REQUIRED WORK: The whole listing that follows is to be restated word for word, images excluded.

MATERIAL PROVIDED:
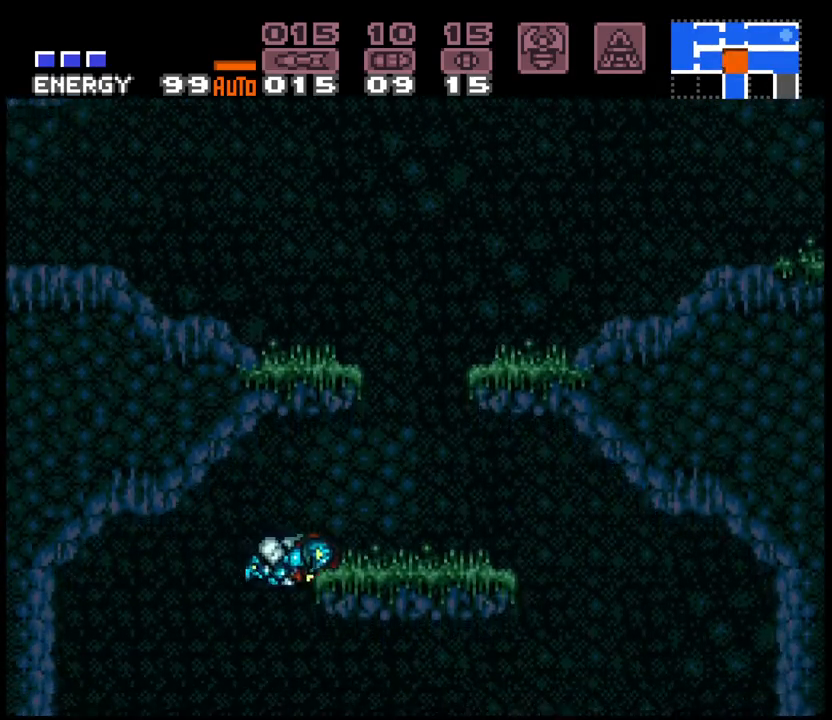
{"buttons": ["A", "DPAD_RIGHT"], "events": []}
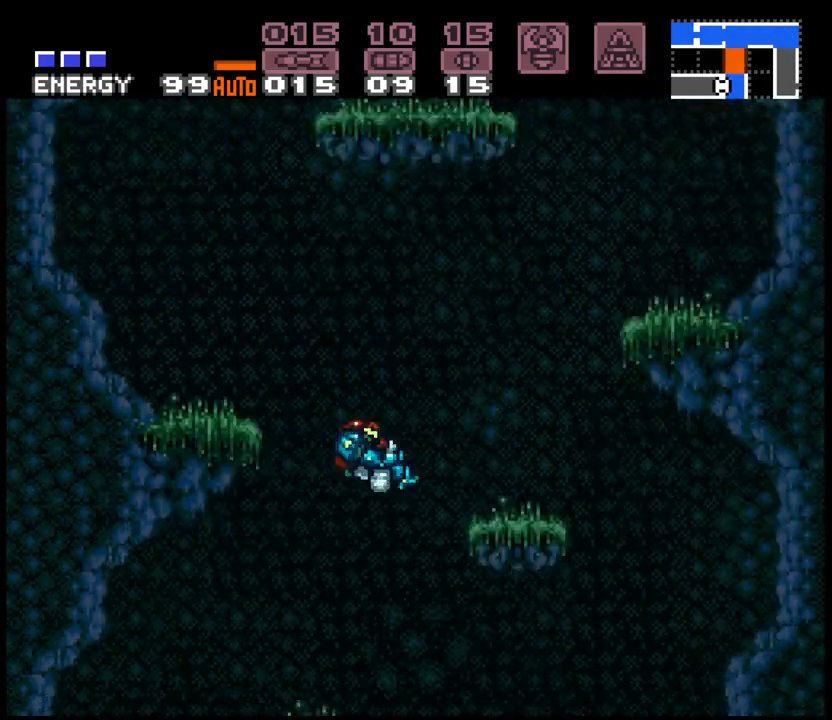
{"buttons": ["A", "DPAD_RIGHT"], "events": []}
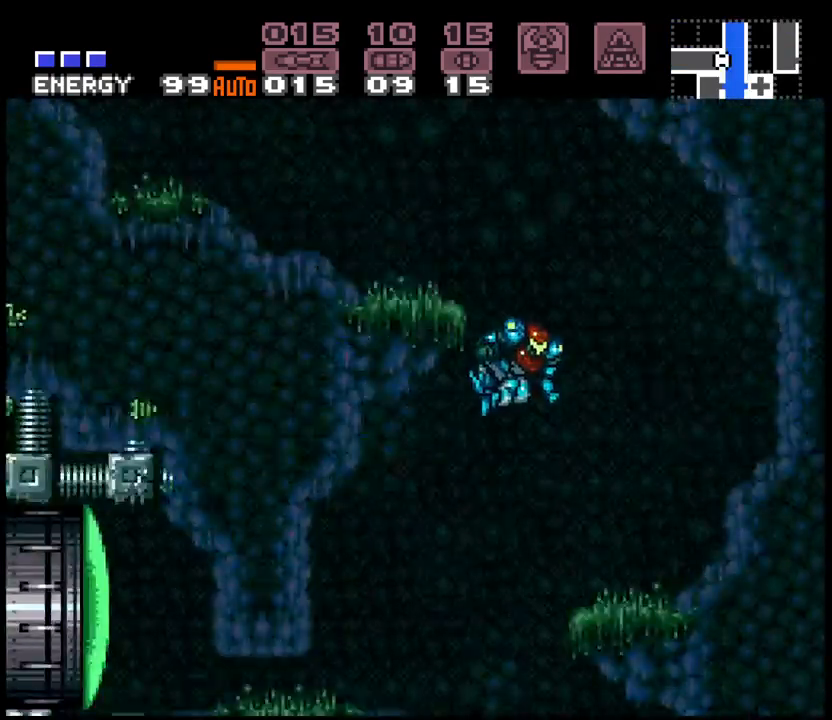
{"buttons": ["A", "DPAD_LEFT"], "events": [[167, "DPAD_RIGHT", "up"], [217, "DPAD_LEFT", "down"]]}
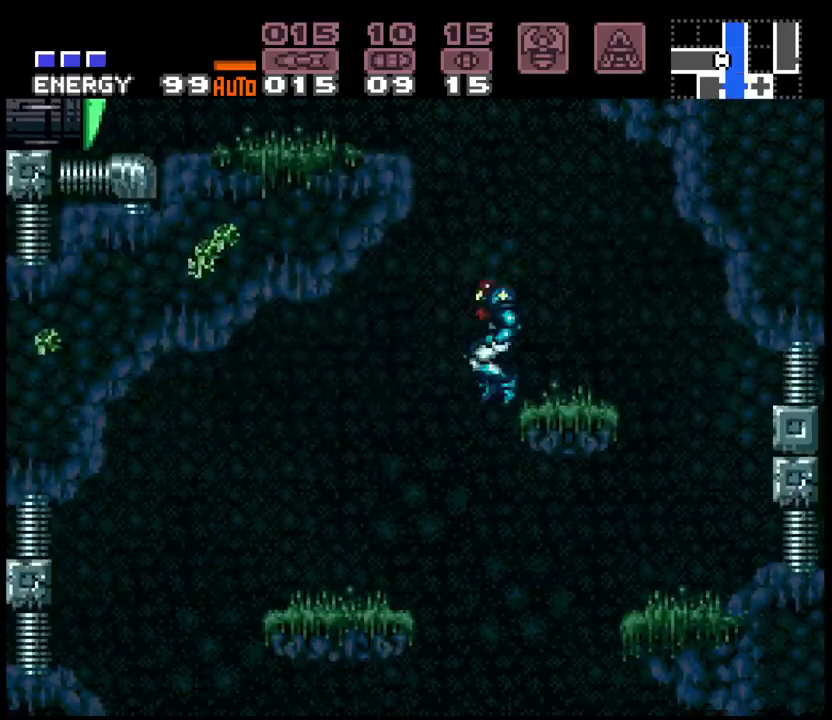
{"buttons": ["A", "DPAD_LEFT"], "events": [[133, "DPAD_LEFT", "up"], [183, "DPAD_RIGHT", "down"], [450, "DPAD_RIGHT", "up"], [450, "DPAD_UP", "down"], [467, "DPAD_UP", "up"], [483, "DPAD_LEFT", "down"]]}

TASK OUTPUT:
{"buttons": ["A", "DPAD_RIGHT"], "events": []}
{"buttons": ["A", "DPAD_RIGHT"], "events": []}
{"buttons": ["A", "DPAD_LEFT"], "events": [[167, "DPAD_RIGHT", "up"], [217, "DPAD_LEFT", "down"]]}
{"buttons": ["A", "DPAD_LEFT"], "events": [[133, "DPAD_LEFT", "up"], [183, "DPAD_RIGHT", "down"], [450, "DPAD_RIGHT", "up"], [450, "DPAD_UP", "down"], [467, "DPAD_UP", "up"], [483, "DPAD_LEFT", "down"]]}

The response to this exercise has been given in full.